Department of Anaesthesia, Vakif Gureba Education and Teaching Hospital, Istanbul, Turkey.
Eur J Anaesthesiol. 2010 Nov;27(11):947-9. doi: 10.1097/EJA.0b013e32833e2656.
Difficult tracheal intubation following induction of general anaesthesia for caesarean section is a cause of morbidity and mortality. Our aim was to evaluate five bedside predictors that might identify women with potential intubation difficulty immediately prior to emergency caesarean section.
Women requiring emergency caesarean section with general anaesthesia and tracheal intubation who had been assessed by the same experienced anaesthesiologist preoperatively were included in this study.

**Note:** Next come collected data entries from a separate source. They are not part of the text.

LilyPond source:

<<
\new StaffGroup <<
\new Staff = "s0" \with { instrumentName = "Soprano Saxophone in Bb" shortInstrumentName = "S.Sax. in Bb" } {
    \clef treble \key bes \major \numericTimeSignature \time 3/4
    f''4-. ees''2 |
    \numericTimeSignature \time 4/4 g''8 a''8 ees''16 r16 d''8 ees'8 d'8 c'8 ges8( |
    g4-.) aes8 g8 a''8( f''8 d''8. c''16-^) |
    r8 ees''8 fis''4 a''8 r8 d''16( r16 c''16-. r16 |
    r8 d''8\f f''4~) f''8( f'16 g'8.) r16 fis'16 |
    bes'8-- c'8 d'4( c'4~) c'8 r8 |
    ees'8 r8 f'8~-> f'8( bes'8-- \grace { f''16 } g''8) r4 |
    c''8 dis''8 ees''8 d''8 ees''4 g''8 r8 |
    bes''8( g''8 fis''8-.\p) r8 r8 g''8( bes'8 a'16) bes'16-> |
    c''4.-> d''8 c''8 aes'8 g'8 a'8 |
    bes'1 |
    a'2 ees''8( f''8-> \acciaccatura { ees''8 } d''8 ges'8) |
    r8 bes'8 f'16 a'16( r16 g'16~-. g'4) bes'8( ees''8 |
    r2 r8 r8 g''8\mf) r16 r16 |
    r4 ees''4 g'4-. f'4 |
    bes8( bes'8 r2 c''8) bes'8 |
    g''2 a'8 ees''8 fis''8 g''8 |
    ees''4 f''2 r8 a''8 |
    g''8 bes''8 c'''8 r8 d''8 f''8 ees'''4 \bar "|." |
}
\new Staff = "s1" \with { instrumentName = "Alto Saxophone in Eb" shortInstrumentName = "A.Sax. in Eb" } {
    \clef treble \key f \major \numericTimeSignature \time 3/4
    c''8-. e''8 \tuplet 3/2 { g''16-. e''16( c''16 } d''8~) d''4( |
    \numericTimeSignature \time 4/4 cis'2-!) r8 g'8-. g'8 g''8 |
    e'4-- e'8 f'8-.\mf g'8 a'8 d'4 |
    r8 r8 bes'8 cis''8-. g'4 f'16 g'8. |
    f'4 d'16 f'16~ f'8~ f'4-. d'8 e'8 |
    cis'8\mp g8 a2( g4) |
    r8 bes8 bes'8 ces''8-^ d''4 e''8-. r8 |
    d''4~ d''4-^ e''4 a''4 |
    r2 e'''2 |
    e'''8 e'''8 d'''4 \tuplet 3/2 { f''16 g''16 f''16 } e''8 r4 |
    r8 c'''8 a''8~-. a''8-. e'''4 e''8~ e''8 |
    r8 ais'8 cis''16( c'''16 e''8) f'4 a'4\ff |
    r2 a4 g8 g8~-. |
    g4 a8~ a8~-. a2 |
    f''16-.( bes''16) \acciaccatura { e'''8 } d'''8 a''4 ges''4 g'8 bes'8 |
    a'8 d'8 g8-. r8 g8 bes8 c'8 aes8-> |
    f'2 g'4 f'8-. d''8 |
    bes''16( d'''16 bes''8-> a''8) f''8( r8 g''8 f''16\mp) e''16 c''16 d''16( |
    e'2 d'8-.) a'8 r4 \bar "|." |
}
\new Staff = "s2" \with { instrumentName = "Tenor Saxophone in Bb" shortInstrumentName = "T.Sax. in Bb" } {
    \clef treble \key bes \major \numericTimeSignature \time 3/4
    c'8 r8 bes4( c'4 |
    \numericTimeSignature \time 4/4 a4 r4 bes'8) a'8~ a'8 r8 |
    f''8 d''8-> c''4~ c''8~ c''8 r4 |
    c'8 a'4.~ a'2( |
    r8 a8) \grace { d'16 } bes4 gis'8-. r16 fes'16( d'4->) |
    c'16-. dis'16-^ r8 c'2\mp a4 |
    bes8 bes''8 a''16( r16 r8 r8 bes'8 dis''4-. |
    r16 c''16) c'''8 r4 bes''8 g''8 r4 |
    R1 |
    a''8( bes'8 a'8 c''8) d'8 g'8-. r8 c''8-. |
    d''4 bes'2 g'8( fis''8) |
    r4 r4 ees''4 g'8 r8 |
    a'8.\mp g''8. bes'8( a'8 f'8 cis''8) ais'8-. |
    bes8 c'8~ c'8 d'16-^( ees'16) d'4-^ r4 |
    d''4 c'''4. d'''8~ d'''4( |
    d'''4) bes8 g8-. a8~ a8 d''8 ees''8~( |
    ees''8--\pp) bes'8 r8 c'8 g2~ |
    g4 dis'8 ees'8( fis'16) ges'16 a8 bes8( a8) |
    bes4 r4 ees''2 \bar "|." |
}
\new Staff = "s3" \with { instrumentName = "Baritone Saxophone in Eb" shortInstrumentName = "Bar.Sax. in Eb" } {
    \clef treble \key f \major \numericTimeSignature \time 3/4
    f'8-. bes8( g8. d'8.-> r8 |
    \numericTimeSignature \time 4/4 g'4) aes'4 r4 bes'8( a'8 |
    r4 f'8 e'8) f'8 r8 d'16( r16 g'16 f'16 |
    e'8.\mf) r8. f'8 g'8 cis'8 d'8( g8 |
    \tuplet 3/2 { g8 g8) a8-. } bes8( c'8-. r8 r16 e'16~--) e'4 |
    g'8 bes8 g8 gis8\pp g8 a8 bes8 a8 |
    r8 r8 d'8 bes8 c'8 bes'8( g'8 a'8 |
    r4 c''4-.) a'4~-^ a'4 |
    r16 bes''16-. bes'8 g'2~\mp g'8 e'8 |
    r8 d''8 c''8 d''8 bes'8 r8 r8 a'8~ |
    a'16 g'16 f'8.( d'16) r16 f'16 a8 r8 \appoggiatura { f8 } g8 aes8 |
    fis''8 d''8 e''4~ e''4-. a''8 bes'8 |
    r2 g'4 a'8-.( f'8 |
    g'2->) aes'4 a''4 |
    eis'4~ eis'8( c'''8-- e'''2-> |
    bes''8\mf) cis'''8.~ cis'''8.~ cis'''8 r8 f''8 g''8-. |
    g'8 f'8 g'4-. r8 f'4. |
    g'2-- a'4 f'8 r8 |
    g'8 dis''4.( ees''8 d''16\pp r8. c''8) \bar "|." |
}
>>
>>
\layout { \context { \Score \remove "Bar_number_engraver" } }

Mallampati score, sternomental distance, thyromental distance, interincisor gap and atlantooccipital extension were all measured. The same anaesthesiologist performed laryngoscopy and graded the laryngeal view according to Cormack and Lehane. Exact logistic regression was used to identify significant independent predictors for difficult intubation (Cormack and Lehane grades ≥ 3) with two-sided P value less than 0.05 considered as significant.
In 3 years, 239 women were recruited. Cormack and Lehane grades of 2 or less (easy) were found in 225 and grade of at least 3 (difficult) in 14 women. Patients' characteristics (age, height, weight, BMI or weight gain) were not significantly associated with difficulty of intubation. The incidence of difficult intubation was 1/17 women [95% confidence interval (CI) from 1/31 to 1/10]. A positive result from any of the five predictors combined had a sensitivity of 0.21 (95%CI 0.05-0.51), a specificity of 0.92 (95%CI 0.88-0.96), a positive predictive value of 0.15 (95%CI 0.032-0.38) and a negative predictive value of 0.95 (95%CI 0.91-0.97) for a Cormack and Lehane grade of at least 3 at laryngoscopy.
Airway assessment using these tests cannot be relied upon to predict a difficult intubation at emergency caesarean section as the low sensitivity means that 79% (95%CI 49-95) of difficult intubations will be missed.
全麻下剖宫产诱导后困难气管插管是发病率和死亡率的一个原因。我们的目的是评估 5 种床边预测指标,以便在紧急剖宫产前即刻识别可能存在插管困难的女性。
本研究纳入了经同一位有经验的麻醉医师术前评估后需行紧急剖宫产全麻气管插管的患者。测量了 Mallampati 评分、胸骨上切迹至下颌骨距离、甲状软骨切迹至下颌骨距离、门齿间距和寰枕关节伸展度。同一位麻醉医师进行喉镜检查,并根据 Cormack 和 Lehane 分级对喉像进行分级。采用精确逻辑回归确定困难插管(Cormack 和 Lehane 分级≥3)的显著独立预测因素,双侧 P 值小于 0.05 为显著。
3 年来,共纳入 239 名女性。225 名患者的 Cormack 和 Lehane 分级为 2 级或更低(容易),14 名患者的分级为至少 3 级(困难)。患者特征(年龄、身高、体重、BMI 或体重增加)与插管困难无显著相关性。困难插管的发生率为每 17 名女性中有 1 名(95%CI 1/31 至 1/10)。五种预测指标中的任何一种阳性结果的敏感度为 0.21(95%CI 0.05-0.51),特异度为 0.92(95%CI 0.88-0.96),阳性预测值为 0.15(95%CI 0.032-0.38),阴性预测值为 0.95(95%CI 0.91-0.97),预测 Cormack 和 Lehane 分级至少为 3 级的喉镜检查。
使用这些测试进行气道评估不能用于预测紧急剖宫产时的困难插管,因为低敏感度意味着 79%(95%CI 49-95)的困难插管将被漏诊。